▶ **EXERCISE INPUTS**
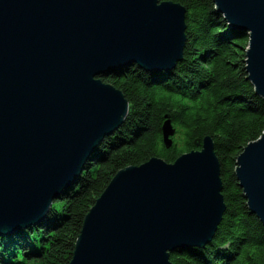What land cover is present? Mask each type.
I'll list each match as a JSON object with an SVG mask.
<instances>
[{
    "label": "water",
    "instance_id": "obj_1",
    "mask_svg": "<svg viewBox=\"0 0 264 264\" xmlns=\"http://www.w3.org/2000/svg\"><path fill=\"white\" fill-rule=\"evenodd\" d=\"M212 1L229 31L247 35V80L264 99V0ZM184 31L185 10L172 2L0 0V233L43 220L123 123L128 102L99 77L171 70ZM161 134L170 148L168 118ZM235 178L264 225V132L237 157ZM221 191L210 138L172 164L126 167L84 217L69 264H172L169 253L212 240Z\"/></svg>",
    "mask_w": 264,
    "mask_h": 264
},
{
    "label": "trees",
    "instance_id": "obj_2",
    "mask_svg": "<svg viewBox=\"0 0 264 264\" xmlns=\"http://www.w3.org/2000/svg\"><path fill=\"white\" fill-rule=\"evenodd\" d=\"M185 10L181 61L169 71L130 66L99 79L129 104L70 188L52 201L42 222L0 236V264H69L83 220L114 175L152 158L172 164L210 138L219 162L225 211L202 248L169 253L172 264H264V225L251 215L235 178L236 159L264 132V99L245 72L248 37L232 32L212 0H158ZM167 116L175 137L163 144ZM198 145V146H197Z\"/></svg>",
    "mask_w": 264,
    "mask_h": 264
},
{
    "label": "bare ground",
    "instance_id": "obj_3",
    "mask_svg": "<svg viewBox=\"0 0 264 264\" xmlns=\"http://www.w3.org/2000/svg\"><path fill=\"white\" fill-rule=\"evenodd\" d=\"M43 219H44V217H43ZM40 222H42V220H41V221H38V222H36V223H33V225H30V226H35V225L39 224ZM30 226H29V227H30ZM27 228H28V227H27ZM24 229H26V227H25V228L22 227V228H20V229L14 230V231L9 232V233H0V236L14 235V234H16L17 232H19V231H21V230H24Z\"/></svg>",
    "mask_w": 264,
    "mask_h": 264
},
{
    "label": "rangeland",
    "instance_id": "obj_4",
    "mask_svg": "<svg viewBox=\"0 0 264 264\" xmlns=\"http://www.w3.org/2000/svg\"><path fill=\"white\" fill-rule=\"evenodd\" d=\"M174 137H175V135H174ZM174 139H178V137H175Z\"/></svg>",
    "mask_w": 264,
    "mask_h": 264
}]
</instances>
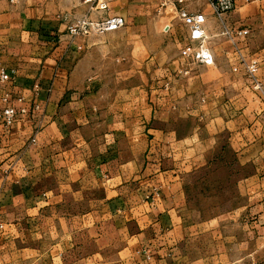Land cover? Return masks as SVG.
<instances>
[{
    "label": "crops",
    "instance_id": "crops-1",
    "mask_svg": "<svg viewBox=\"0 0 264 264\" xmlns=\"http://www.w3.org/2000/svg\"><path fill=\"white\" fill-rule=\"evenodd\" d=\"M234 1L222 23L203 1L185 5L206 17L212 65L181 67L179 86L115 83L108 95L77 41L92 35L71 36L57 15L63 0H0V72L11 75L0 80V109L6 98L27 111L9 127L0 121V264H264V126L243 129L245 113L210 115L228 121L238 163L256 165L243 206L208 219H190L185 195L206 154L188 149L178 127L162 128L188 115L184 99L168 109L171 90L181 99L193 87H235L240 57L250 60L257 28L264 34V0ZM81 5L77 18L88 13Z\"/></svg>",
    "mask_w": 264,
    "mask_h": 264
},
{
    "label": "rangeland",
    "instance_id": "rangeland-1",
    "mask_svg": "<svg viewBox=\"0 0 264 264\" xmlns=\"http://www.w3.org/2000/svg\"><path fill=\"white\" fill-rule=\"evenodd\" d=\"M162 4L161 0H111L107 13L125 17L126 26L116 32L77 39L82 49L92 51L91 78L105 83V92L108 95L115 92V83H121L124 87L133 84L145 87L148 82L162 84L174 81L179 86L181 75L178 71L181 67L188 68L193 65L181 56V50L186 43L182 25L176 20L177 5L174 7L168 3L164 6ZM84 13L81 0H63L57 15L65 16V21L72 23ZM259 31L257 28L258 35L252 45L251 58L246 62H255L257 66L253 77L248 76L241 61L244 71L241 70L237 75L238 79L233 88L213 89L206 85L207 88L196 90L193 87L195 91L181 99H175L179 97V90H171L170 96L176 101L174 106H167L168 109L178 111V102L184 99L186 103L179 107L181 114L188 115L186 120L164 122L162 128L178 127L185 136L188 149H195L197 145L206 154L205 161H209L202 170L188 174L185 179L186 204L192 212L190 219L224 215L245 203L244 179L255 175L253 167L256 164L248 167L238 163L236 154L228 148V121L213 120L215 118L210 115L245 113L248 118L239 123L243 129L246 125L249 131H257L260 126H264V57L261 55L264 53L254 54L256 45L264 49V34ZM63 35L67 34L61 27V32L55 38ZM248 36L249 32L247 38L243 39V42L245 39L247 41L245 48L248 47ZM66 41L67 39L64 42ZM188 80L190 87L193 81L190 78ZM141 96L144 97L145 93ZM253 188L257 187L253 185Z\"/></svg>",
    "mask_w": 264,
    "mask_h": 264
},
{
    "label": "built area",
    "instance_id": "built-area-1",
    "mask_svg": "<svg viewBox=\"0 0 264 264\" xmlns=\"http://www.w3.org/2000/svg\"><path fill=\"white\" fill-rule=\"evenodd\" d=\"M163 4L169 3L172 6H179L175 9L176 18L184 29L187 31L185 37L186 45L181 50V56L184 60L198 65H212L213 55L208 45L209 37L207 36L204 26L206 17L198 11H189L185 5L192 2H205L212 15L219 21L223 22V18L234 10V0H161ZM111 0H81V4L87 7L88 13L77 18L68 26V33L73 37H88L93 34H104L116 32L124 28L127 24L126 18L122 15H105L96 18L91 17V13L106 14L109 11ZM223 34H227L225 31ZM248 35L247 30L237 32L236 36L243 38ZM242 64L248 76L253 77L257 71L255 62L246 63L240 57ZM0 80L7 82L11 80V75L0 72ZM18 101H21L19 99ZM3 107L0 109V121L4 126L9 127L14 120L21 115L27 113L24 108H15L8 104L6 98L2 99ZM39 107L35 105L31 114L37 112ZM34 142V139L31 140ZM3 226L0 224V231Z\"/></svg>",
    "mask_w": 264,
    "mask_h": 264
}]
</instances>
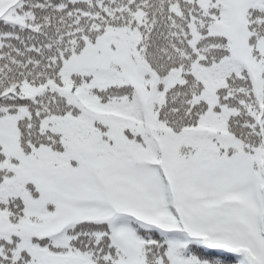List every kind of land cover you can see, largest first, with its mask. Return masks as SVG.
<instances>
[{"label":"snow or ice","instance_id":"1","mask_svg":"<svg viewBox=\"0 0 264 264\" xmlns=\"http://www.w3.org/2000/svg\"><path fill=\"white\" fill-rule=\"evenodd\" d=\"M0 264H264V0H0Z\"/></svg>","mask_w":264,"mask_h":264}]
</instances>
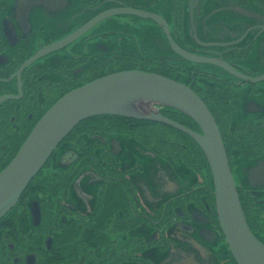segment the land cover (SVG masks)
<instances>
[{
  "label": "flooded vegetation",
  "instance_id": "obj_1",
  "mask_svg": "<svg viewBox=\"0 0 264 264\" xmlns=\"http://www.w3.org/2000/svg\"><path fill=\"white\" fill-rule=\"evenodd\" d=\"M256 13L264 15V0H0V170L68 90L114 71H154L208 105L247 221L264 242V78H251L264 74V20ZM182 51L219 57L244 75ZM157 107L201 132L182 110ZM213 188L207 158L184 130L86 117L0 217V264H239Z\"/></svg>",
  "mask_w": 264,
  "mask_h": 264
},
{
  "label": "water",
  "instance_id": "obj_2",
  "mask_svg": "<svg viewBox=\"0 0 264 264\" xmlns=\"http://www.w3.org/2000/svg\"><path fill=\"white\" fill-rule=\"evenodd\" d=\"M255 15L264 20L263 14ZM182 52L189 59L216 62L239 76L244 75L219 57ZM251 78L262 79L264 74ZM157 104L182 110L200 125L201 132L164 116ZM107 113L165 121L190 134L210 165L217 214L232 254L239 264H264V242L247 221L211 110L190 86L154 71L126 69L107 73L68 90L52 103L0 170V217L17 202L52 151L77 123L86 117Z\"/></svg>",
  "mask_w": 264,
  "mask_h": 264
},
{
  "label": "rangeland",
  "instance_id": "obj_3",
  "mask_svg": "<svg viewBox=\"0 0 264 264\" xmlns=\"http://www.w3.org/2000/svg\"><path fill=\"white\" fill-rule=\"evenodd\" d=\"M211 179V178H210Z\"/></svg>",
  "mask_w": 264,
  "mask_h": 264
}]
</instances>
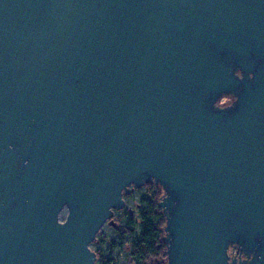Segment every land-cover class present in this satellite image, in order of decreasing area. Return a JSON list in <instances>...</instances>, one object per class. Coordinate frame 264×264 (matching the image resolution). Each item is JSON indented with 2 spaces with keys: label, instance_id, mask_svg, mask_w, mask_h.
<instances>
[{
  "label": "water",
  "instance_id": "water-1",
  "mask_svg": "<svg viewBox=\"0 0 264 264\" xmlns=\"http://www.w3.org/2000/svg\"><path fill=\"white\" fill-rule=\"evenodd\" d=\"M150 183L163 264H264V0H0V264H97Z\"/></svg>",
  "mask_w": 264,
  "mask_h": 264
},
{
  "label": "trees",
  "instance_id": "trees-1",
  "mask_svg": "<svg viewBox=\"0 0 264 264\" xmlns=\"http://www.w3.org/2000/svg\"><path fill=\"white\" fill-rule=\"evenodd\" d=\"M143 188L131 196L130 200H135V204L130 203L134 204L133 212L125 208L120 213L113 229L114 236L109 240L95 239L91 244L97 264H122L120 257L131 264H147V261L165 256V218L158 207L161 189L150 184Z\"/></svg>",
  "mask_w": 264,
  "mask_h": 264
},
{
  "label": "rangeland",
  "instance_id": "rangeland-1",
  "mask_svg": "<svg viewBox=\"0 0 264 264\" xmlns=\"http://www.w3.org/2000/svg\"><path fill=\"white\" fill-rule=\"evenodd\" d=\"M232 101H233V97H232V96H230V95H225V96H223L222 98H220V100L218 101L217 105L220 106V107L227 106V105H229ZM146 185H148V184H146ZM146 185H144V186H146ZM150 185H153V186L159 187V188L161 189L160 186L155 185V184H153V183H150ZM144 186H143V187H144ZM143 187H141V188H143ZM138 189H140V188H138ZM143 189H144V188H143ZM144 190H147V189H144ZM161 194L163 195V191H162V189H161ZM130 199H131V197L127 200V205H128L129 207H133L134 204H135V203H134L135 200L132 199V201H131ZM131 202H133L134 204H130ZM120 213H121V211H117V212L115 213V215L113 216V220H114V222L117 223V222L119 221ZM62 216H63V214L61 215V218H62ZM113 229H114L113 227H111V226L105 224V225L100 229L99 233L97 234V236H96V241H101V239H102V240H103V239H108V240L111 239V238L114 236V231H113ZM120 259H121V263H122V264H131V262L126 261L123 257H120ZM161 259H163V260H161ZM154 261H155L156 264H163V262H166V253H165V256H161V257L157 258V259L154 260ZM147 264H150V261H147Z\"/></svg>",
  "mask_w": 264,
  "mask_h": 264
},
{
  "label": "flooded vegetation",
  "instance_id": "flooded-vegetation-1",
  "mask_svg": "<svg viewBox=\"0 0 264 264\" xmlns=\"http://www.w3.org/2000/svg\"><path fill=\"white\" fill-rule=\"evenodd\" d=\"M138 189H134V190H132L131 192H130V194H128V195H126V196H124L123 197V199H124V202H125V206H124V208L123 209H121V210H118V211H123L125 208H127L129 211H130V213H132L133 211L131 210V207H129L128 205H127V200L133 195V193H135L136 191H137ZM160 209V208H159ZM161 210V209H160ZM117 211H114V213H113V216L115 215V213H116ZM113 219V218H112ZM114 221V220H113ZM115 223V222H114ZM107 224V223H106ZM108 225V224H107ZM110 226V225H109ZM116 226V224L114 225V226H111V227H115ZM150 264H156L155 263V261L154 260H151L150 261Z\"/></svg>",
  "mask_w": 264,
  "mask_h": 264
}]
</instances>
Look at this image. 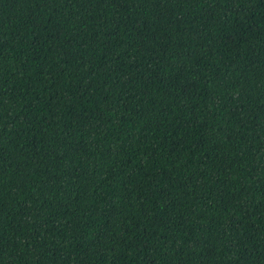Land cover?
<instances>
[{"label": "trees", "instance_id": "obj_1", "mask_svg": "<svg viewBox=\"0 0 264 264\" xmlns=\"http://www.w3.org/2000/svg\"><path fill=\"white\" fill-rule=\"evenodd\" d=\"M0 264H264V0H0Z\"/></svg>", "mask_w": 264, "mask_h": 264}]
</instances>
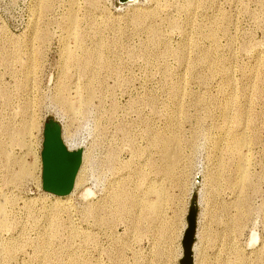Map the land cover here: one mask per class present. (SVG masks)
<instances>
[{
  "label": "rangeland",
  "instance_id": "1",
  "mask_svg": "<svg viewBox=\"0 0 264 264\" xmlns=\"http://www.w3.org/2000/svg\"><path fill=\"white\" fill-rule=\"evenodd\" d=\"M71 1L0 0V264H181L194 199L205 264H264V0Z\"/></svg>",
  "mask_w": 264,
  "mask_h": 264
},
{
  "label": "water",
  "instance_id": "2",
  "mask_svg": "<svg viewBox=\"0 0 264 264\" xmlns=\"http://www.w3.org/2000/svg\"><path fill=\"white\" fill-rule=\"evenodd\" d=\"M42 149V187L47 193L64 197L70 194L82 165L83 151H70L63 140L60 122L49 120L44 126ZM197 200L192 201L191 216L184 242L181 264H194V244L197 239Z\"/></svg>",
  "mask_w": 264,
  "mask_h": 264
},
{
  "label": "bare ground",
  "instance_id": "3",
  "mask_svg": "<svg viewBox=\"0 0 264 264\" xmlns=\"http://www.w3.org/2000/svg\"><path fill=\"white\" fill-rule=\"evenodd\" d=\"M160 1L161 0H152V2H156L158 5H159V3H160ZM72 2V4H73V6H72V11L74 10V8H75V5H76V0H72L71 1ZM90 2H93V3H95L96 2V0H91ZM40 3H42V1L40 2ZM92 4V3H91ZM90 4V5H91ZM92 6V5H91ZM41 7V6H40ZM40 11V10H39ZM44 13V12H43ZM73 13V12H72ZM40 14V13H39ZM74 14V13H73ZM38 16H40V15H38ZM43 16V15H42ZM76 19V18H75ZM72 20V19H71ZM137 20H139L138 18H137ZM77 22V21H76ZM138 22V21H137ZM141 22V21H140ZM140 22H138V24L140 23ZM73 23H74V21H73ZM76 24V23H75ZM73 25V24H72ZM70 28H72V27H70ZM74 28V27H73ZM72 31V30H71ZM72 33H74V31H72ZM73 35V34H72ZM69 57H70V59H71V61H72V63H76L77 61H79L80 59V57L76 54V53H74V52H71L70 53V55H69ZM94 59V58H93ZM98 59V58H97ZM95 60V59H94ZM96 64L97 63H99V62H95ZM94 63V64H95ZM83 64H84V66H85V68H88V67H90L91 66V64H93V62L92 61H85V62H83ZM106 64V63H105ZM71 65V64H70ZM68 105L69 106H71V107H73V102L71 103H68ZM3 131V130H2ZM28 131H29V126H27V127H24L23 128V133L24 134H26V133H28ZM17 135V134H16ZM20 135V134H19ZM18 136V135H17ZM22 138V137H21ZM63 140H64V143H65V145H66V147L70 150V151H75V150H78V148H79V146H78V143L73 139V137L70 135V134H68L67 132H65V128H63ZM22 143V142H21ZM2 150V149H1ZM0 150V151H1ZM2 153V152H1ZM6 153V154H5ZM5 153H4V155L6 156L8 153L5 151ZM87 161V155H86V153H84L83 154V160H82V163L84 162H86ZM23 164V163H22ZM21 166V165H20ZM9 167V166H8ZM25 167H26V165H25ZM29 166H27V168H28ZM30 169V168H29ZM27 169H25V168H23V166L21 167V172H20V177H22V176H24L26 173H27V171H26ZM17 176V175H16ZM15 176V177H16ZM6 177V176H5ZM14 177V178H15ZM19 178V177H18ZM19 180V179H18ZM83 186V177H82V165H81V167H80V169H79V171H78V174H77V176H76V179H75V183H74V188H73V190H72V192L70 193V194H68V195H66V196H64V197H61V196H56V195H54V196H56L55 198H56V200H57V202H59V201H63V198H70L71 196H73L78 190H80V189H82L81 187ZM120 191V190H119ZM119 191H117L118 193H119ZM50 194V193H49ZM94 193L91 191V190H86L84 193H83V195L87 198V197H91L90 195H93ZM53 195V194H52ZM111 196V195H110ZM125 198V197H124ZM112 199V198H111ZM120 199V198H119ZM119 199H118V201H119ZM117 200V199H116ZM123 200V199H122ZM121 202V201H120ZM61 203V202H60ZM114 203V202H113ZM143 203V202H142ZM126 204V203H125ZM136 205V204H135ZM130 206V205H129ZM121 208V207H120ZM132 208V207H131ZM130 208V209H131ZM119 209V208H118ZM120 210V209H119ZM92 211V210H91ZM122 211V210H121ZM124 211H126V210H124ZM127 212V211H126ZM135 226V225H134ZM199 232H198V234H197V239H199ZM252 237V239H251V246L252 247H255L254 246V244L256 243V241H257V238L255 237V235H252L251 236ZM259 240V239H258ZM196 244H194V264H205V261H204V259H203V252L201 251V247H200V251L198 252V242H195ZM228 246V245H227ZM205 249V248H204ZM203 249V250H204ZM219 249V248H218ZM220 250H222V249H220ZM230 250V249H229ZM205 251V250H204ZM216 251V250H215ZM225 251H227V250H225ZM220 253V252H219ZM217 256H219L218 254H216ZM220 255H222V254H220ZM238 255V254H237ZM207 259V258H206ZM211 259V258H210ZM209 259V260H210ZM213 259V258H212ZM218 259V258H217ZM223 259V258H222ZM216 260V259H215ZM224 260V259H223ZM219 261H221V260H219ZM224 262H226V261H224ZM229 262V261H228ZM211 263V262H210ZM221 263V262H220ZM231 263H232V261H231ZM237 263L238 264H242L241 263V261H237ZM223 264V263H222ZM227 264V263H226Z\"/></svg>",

▶ **TASK PROMPT**
Repeat the lines from the very first one through the line containing "224ZM30 226H29V227H30ZM27 228H28V227H27ZM24", including both ends. Leave the pictures out of your answer.

▶ **RESPONSE BELOW**
What land cover is present? Mask each type.
I'll list each match as a JSON object with an SVG mask.
<instances>
[{
    "label": "water",
    "instance_id": "obj_1",
    "mask_svg": "<svg viewBox=\"0 0 264 264\" xmlns=\"http://www.w3.org/2000/svg\"><path fill=\"white\" fill-rule=\"evenodd\" d=\"M212 1L229 31L247 35V80L264 99V0ZM184 31L185 10L172 2L0 0V233L43 220L123 123L128 102L99 77L171 70ZM161 134L170 148L168 118ZM235 178L264 225V132L237 157ZM221 191L210 138L172 164L126 167L84 217L69 264H172L169 253L212 240Z\"/></svg>",
    "mask_w": 264,
    "mask_h": 264
},
{
    "label": "trees",
    "instance_id": "obj_2",
    "mask_svg": "<svg viewBox=\"0 0 264 264\" xmlns=\"http://www.w3.org/2000/svg\"><path fill=\"white\" fill-rule=\"evenodd\" d=\"M185 10L181 61L169 71L130 66L99 79L129 104L70 188L52 201L42 222L0 236V264H69L83 220L114 175L152 158L172 164L210 138L219 162L225 211L202 248L169 253L172 264H264V225L251 215L235 178L236 159L264 132V99L245 72L248 37L232 32L212 0H158ZM167 116L175 137L163 144ZM198 145V146H197Z\"/></svg>",
    "mask_w": 264,
    "mask_h": 264
},
{
    "label": "bare ground",
    "instance_id": "obj_3",
    "mask_svg": "<svg viewBox=\"0 0 264 264\" xmlns=\"http://www.w3.org/2000/svg\"><path fill=\"white\" fill-rule=\"evenodd\" d=\"M43 219H44V217H43ZM40 222H42V220H41V221H38V222H36V223H33V225H30V226H35V225L39 224ZM30 226H29V227H30ZM27 228H28V227H27ZM24 229H26V227H25V228L22 227V228H20V229L14 230V231L9 232V233H0V236L14 235V234H16L17 232H19V231H21V230H24Z\"/></svg>",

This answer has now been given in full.